Statistics and Biostatistics seminar series
Ehsan
Karim Room: M3 3127 |
Rethinking Residual Confounding Bias Reduction: Why Vanilla hdPS Alone is No Longer Enough in the Era of Machine Learning
Health studies that use administrative databases often lack complete information on confounders. On the other hand, a large number of additional diagnoses, procedures, and medication codes that are regularly recorded in healthcare encounters, are not used in epidemiological studies, due to their perceived lack of relevance to the study question. To address this residual confounding problem, researchers have developed the high-dimensional propensity score (hdPS) algorithm.
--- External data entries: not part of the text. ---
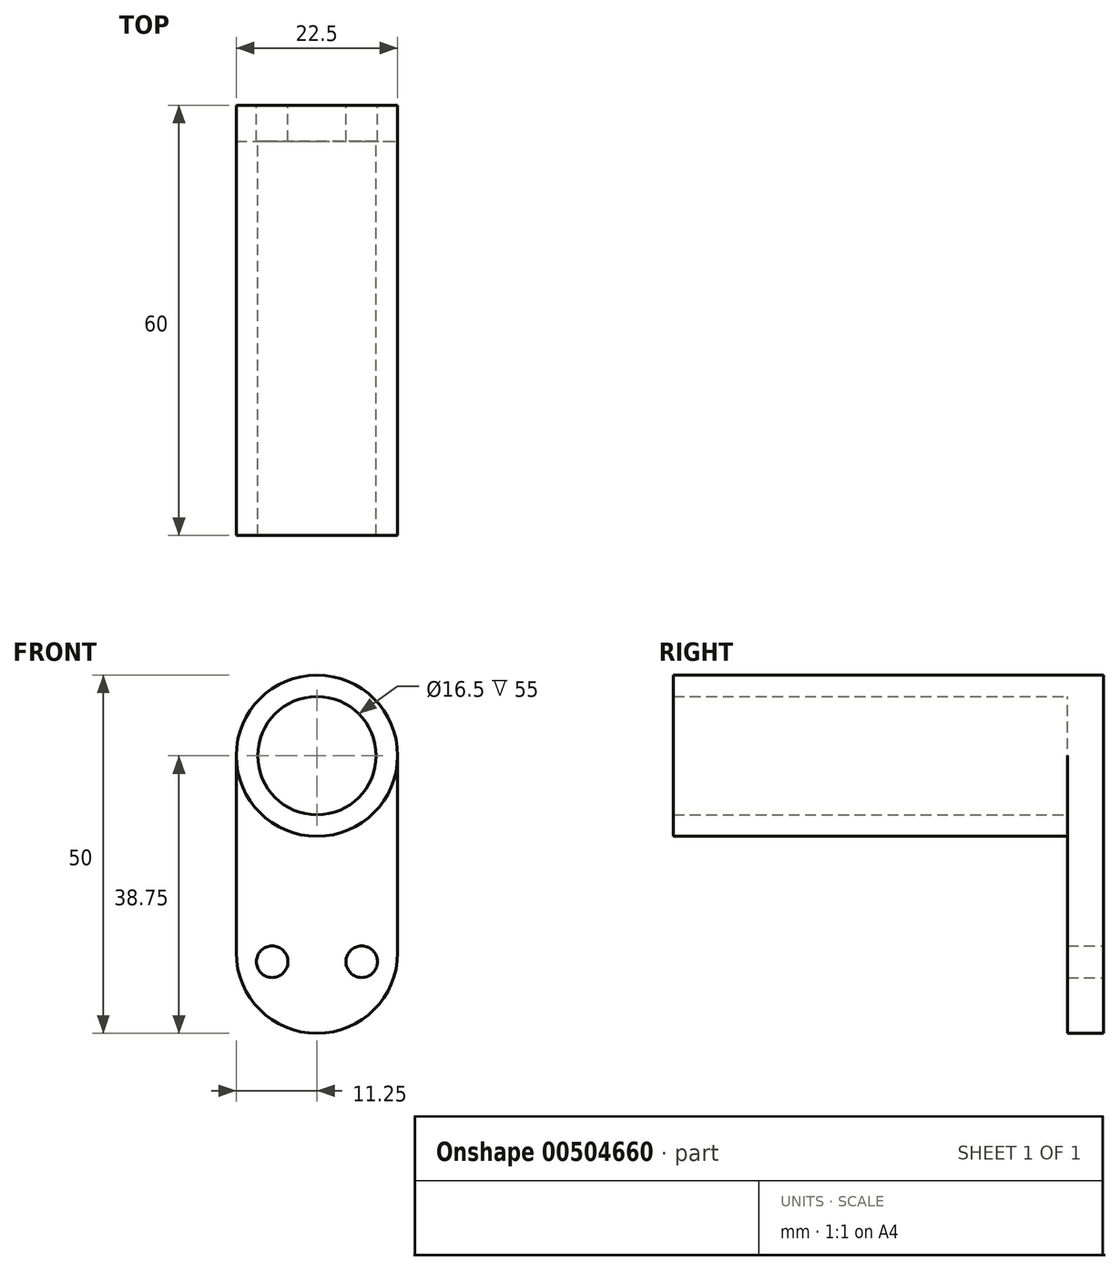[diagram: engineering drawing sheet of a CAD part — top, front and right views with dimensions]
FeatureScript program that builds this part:
annotation { "Feature Type Name" : "Feature", "Feature Type Description" : "" }
export const myFeature = defineFeature(function(context is Context, id is Id, definition is map)
    precondition{}
    {
        {
            var Q0;
            Q0=qCreatedBy(makeId("Front.planeOp"),FACE);
            var sketch = newSketch(context, id + "F0", { "sketchPlane" : qUnion([Q0])});
            skLineSegment(sketch, "E0.bottom", {"start": v(0, 0) * mm, "end": v(22.5, 0) * mm});
            skLineSegment(sketch, "E0.top", {"start": v(0, 50) * mm, "end": v(22.5, 50) * mm});
            skLineSegment(sketch, "E0.left", {"start": v(0, 0) * mm, "end": v(0, 50) * mm});
            skLineSegment(sketch, "E0.right", {"start": v(22.5, 0) * mm, "end": v(22.5, 50) * mm});
            skLineSegment(sketch, "E1", {"start": v(0, 10) * mm, "end": v(22.5, 10) * mm, "construction": true});
            skPoint(sketch, "E2", {"position": v(5, 10) * mm});
            skPoint(sketch, "E3", {"position": v(17.5, 10) * mm});
            skSolve(sketch);
        }
        {
            var Q0;
            Q0 = qSketchRegion(id + "F0", true);
            extrude(context, id + "F1", {"entities" : qUnion([Q0]), "depth" : 5 * mm});
        }
        {
            var Q0;
            Q0=sQuery(id+"F0.wireOp",VERTEX,"E2");
            var Q1;
            Q1=sQuery(id+"F0.wireOp",VERTEX,"E3");
            var Q2;
            Q2=makeQuery(id+"F1.opExtrude","SWEPT_BODY",BODY,{"disambiguationData":[OSD([sQuery(id+"F0.wireOp",EDGE,"E0.bottom"),sQuery(id+"F0.wireOp",EDGE,"E0.top"),sQuery(id+"F0.wireOp",EDGE,"E0.left"),sQuery(id+"F0.wireOp",EDGE,"E0.right")])]});
            hole(context, id + "F2", {"style" : HoleStyle.SIMPLE, "endStyle" : HoleEndStyle.THROUGH, "oppositeDirection" : true, "standardTappedOrClearance" : lookupTablePath({ "standard" : "ISO", "fit" : "Normal", "size" : "M4", "type" : "Clearance" }), "standardBlindInLast" : lookupTablePath({ "fit" : "Standard", "standard" : "ISO", "size" : "M4", "type" : "Clearance" }), "holeDiameter" : 4.4 * mm, "isTappedThrough" : true, "tappedDepth" : 12 * mm, "tapClearance" : 3, "locations" : qUnion([Q0, Q1]), "scope" : qUnion([Q2])});
        }
        {
            var Q0;
            Q0=makeQuery(id+"F1.opExtrude","CAP_FACE",FACE,{"disambiguationData":[OSD([sQuery(id+"F0.wireOp",EDGE,"E0.bottom"),sQuery(id+"F0.wireOp",EDGE,"E0.top"),sQuery(id+"F0.wireOp",EDGE,"E0.left"),sQuery(id+"F0.wireOp",EDGE,"E0.right")])],"isStart":false});
            var sketch = newSketch(context, id + "F3", { "sketchPlane" : qUnion([Q0])});
            skCircle(sketch, "E4", {"center": v(11.25, 38.75) * mm, "radius": 11.25 * mm});
            skCircle(sketch, "E5", {"center": v(11.25, 38.75) * mm, "radius": 8.25 * mm});
            skSolve(sketch);
        }
        {
            var Q0;
            Q0=makeQuery(id+"F1.opExtrude","SWEPT_EDGE",EDGE,{"disambiguationData":[OSD([sQuery(id+"F0.wireOp",EDGE,"E0.top"),sQuery(id+"F0.wireOp",EDGE,"E0.right")])]});
            var Q1;
            Q1=makeQuery(id+"F1.opExtrude","SWEPT_EDGE",EDGE,{"disambiguationData":[OSD([sQuery(id+"F0.wireOp",EDGE,"E0.top"),sQuery(id+"F0.wireOp",EDGE,"E0.left")])]});
            var Q2;
            Q2=makeQuery(id+"F1.opExtrude","SWEPT_EDGE",EDGE,{"disambiguationData":[OSD([sQuery(id+"F0.wireOp",EDGE,"E0.bottom"),sQuery(id+"F0.wireOp",EDGE,"E0.right")])]});
            var Q3;
            Q3=makeQuery(id+"F1.opExtrude","SWEPT_EDGE",EDGE,{"disambiguationData":[OSD([sQuery(id+"F0.wireOp",EDGE,"E0.bottom"),sQuery(id+"F0.wireOp",EDGE,"E0.left")])]});
            fillet(context, id + "F4", {"entities" : qUnion([Q0, Q1, Q2, Q3]), "radius" : (22.5 / 2) * mm, "tangentPropagation" : true, "allowEdgeOverflow" : false});
        }
        {
            var Q0;
            Q0 = qSketchRegion(id + "F3", true);
            extrude(context, id + "F5", {"entities" : qUnion([Q0]), "operationType" : NewBodyOperationType.ADD, "depth" : 55 * mm});
        }
    });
This algorithm allows researchers to leverage this additional information as proxies for unmeasured and mis-measured covariates, which can help reduce residual confounding bias in the estimation of treatment effects. Since the hdPS algorithm deals with massive amounts of information, machine learning variable selection methods are proposed as an alternative. These methods have been shown to be effective in reducing bias, but it remains a challenge to estimate variance correctly in this context. Even doubly robust or targeted maximum likelihood estimators (TMLE) can struggle with this issue. To address this problem, we designed a simulation study to compare the performance of methods of the following categories: (1) vanilla hdPS, (2) machine learning and hybrid alternatives proposed in the literature, and (3) TMLE versions with two sets of candidate learners for super learning. We will evaluate these methods in terms of bias, variance (both model-based and empirical), and coverage. We will present a nationally representative analysis as a motivating example, explain how this study fits into the literature so far, and provide practical recommendations for practitioners based on our findings.